On January 9, the defendants in National Treasury Employees Union (NTEU) v. Vought filed a notice and exhibit in the U.S. District Court for the District of Columbia confirming that the Acting Director of the Consumer Financial Protection Bureau (CFPB or Bureau) has now requested funding from the Federal Reserve Board (Federal Reserve), as required by Judge Amy Berman Jackson’s December 30, 2025 order.
In our prior post (here), we explained how Judge Jackson rejected the U.S. Department of Justice Office of Legal Counsel’s (OLC) view of the CFPB’s funding statute and clarified that the Bureau could not engineer a “funding lapse” by declining to request transfers from the Federal Reserve in order to evade the court’s existing preliminary injunction. The latest filing is the Bureau’s concrete response to that ruling.
Background
As previously discussed, Judge Jackson’s December 30 order addressed two key issues. First, she held that the term “combined earnings” found in 12 U.S.C. § 5497(a)(1) refers to the Federal Reserve System’s earnings, not a net profit figure reduced by interest expense, thereby rejecting OLC’s narrower interpretation. Second, she clarified that the CFPB cannot claim a funding “lapse” of its own making.

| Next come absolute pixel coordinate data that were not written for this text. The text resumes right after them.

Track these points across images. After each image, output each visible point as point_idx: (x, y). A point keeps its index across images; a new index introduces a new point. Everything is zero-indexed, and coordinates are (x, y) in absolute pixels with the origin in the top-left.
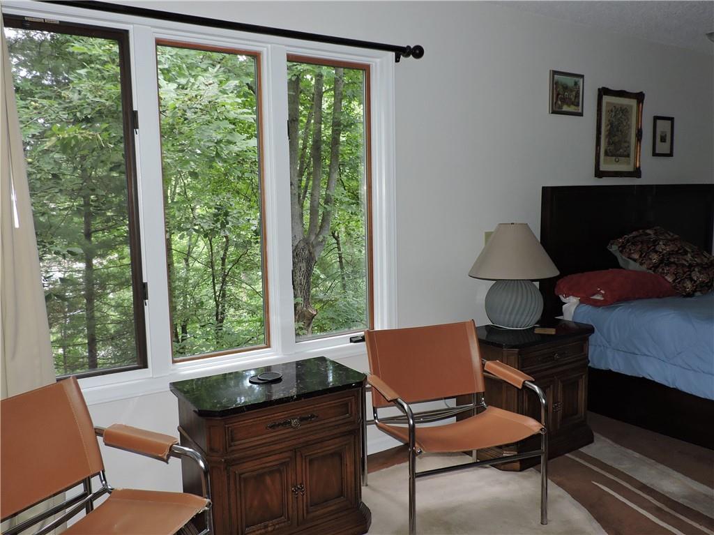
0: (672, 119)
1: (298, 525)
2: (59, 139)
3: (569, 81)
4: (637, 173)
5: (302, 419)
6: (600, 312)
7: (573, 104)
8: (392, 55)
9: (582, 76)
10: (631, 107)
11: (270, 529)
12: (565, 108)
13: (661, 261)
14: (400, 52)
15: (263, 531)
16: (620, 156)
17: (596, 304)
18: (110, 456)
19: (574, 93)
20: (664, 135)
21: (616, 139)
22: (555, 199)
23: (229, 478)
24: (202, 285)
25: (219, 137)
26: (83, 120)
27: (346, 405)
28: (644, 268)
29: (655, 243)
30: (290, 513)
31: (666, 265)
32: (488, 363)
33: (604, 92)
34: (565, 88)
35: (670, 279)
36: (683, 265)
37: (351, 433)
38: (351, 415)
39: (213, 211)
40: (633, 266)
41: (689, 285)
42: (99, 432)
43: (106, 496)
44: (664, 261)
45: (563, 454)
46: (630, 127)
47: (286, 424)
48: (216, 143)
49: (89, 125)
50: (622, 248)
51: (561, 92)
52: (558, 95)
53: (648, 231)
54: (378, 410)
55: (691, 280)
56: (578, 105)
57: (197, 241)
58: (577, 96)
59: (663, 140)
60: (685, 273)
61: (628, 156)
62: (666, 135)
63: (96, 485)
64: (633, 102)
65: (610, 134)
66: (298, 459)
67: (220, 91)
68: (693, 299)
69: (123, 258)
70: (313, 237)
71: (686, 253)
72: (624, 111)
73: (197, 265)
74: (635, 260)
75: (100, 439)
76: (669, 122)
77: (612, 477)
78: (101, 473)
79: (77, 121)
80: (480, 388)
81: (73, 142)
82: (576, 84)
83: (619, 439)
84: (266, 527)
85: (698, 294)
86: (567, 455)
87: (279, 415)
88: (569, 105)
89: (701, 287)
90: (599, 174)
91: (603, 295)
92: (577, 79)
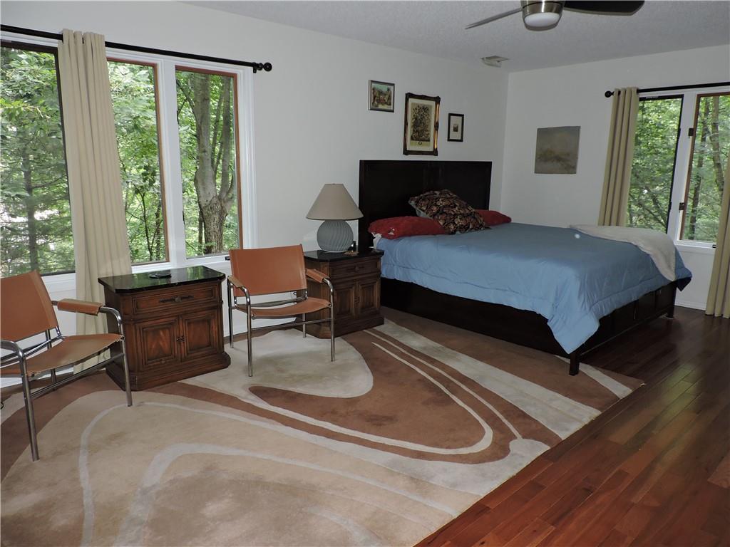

Because the injunction obligates the Bureau to continue operating, maintain staffing, facilities, and core statutory functions, the court concluded that the duty to seek necessary funding is implicit in those ongoing obligations. Choosing not to request funds, Judge Jackson wrote, would “deliberately frustrate” the injunction and could not be used as a defense to noncompliance.
The January 9 Notice and Funding Request
In the January 9 notice, the defendants inform the court that, in accordance with the December 30 order, the CFPB Acting Director “has prepared the required funding request and, today, has submitted it to the Board of Governors of the Federal Reserve System.” The notice attaches the funding request as Exhibit A.
That funding request from Acting Director Vought to Federal Reserve Chair Jerome Powell recites the Consumer Financial Protection Act’s funding provision, which requires the Federal Reserve to transfer each quarter an “amount determined by the Director to be reasonably necessary” from the “combined earnings of the Federal Reserve System” for the CFPB to carry out its authorities. The letter expressly notes that the Acting Director disagrees with Judge Jackson’s opinion and order regarding OLC’s interpretation of “combined earnings,” but states that, “pursuant to that opinion and order,” he has determined that $145,000,000 is the amount necessary for the Bureau to carry out its authorities for the second quarter of Fiscal Year 2026.
The letter instructs that the funds be deposited into the CFPB’s Fund at the Federal Reserve Bank of New York, with separate disbursement instructions to transfer funding into the Treasury General Account and to direct investments.
Next Steps
The January 9 notice does not resolve the underlying merits of NTEU v. Vought or the broader question of how far the executive branch may go in attempting to dismantle or dramatically curtail a congressionally created agency like the CFPB. Those issues remain before the D.C. Circuit, which has agreed to rehear the case en banc and restored much of Judge Jackson’s preliminary injunction.
We will continue to monitor developments in the district court and the D.C. Circuit litigation, including any further disputes over the Bureau’s compliance with the injunction and the ultimate contours of the legal framework governing the CFPB’s funding and ongoing operations.